Here's where it gets tricky. The amount you owe in taxes on your stocks will depend on what tax bracket you're in. Short-term capital gains are taxed as ordinary income, just like your paycheck.
We don't need to go through every bracket here (you can see which bracket you're in here), but for most investors, the rate is tolerably low. For example, a married couple filing jointly with taxable income of $80,251 to $171,050 will be in the 22% bracket. So, if that's you, and you earned $1,000 in the stock market, you'll be paying $220 in capital gains taxes.

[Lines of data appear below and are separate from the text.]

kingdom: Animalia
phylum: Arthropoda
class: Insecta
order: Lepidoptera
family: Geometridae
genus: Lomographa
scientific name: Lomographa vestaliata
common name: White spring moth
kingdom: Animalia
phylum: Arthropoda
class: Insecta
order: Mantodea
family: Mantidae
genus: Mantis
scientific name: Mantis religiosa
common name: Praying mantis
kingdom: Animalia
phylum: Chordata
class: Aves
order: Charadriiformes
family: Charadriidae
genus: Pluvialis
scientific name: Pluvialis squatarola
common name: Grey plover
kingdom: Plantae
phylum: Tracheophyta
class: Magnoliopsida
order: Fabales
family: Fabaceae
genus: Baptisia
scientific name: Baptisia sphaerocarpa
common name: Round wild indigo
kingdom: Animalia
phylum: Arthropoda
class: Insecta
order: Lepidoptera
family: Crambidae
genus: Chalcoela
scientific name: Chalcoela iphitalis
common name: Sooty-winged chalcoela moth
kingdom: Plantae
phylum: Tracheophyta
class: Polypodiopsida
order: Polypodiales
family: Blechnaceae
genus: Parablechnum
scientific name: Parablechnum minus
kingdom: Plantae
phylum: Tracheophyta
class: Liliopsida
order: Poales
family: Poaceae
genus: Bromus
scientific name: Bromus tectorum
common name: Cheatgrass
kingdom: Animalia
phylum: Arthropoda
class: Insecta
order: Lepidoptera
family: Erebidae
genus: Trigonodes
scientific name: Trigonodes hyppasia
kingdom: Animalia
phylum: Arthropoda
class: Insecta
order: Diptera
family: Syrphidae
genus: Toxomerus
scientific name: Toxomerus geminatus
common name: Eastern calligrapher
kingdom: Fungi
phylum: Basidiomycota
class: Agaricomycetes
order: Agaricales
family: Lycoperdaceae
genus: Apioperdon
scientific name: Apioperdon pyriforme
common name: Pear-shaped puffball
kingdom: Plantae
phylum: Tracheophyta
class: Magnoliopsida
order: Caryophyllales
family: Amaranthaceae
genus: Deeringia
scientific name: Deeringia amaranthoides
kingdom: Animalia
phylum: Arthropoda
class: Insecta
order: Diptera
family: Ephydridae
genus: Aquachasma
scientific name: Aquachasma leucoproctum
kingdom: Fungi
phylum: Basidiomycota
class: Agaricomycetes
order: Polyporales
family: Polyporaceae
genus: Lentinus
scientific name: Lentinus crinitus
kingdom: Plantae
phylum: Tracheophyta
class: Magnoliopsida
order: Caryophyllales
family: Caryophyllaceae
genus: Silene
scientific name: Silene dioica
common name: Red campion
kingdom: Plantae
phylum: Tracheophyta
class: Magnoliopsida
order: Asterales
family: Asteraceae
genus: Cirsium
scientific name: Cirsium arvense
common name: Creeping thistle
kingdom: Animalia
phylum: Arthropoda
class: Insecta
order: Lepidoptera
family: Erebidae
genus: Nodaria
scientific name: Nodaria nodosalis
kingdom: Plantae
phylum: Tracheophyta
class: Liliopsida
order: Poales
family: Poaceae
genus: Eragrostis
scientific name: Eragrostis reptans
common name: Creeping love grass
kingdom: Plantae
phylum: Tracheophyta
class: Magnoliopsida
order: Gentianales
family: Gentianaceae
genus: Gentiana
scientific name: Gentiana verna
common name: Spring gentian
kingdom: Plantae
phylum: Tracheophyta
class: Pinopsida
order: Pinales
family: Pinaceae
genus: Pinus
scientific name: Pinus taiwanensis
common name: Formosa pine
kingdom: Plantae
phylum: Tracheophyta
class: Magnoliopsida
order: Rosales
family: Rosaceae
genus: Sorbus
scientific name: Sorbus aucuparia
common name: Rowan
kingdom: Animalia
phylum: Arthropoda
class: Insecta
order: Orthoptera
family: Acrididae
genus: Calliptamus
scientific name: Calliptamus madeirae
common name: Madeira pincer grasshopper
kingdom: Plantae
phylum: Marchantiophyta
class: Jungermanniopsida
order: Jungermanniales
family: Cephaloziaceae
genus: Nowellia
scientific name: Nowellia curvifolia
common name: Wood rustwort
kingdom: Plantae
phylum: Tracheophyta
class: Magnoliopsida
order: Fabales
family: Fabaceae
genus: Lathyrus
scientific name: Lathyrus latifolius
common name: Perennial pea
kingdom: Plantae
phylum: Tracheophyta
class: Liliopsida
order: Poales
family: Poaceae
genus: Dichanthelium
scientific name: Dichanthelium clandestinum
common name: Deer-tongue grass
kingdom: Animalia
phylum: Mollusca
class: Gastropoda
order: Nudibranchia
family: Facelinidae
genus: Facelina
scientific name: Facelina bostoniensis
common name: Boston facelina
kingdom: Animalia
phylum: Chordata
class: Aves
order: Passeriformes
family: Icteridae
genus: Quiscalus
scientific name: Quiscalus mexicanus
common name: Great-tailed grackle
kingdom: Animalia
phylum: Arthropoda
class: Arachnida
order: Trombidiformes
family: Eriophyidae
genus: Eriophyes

If you sold stock that you owned for at least a year, you'll benefit from the lower long-term capital gains tax rate. In 2020, a married couple filing jointly with taxable income of up to $80,000 pays nothing in long-term capital gains. Those with incomes from $80,000 to $496,600 pay 15%. And those with higher incomes pay 20%.
There's also a 3.8% surtax on net investment income, which applies to single taxpayers with modified adjusted gross incomes (MAGI) over $200,000 and joint filers with MAGI over $250,000. Net investment income includes, among other things, taxable interest, dividends, gains, passive rents, annuities and royalties.
The important thing to remember here is that most tax software – even the cheap ones – will generally do these calculations for you. You don't have to remember any of this. You can just pull the numbers off the 1099-B, input them into your tax program, and voila, the program does the rest.
But perhaps it's even more important to remember that paying taxes on your investment income isn't the worst thing in the world. It means you made money. And while it might be painful to part with 20% or more of your earnings as taxes, just remind yourself that the remaining 80% or so is still profit that you didn't have before.
And remind yourself to set aside money for the tax man when you enjoy gains on your stocks in the years to come.